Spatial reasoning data

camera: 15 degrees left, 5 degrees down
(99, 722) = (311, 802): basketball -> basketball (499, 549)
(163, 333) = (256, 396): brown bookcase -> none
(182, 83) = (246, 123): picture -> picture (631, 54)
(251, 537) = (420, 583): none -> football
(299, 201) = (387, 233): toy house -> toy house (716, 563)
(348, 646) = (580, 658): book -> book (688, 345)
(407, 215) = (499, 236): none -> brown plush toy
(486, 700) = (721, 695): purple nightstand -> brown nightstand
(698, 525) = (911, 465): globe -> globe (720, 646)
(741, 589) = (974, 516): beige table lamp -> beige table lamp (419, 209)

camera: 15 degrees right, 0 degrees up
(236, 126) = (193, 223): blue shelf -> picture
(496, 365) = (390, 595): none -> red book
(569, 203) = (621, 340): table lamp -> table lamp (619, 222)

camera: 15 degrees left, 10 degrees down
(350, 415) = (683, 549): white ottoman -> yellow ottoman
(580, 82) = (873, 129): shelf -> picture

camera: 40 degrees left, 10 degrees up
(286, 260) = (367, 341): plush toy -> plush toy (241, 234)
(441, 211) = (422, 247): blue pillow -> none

# WORK INSTRUCTION
The entries above must be repeated word for word.

# SOLUTION TO THE PROBLEM
camera: 15 degrees left, 5 degrees down
(99, 722) = (311, 802): basketball -> basketball (499, 549)
(163, 333) = (256, 396): brown bookcase -> none
(182, 83) = (246, 123): picture -> picture (631, 54)
(251, 537) = (420, 583): none -> football
(299, 201) = (387, 233): toy house -> toy house (716, 563)
(348, 646) = (580, 658): book -> book (688, 345)
(407, 215) = (499, 236): none -> brown plush toy
(486, 700) = (721, 695): purple nightstand -> brown nightstand
(698, 525) = (911, 465): globe -> globe (720, 646)
(741, 589) = (974, 516): beige table lamp -> beige table lamp (419, 209)

camera: 15 degrees right, 0 degrees up
(236, 126) = (193, 223): blue shelf -> picture
(496, 365) = (390, 595): none -> red book
(569, 203) = (621, 340): table lamp -> table lamp (619, 222)

camera: 15 degrees left, 10 degrees down
(350, 415) = (683, 549): white ottoman -> yellow ottoman
(580, 82) = (873, 129): shelf -> picture

camera: 40 degrees left, 10 degrees up
(286, 260) = (367, 341): plush toy -> plush toy (241, 234)
(441, 211) = (422, 247): blue pillow -> none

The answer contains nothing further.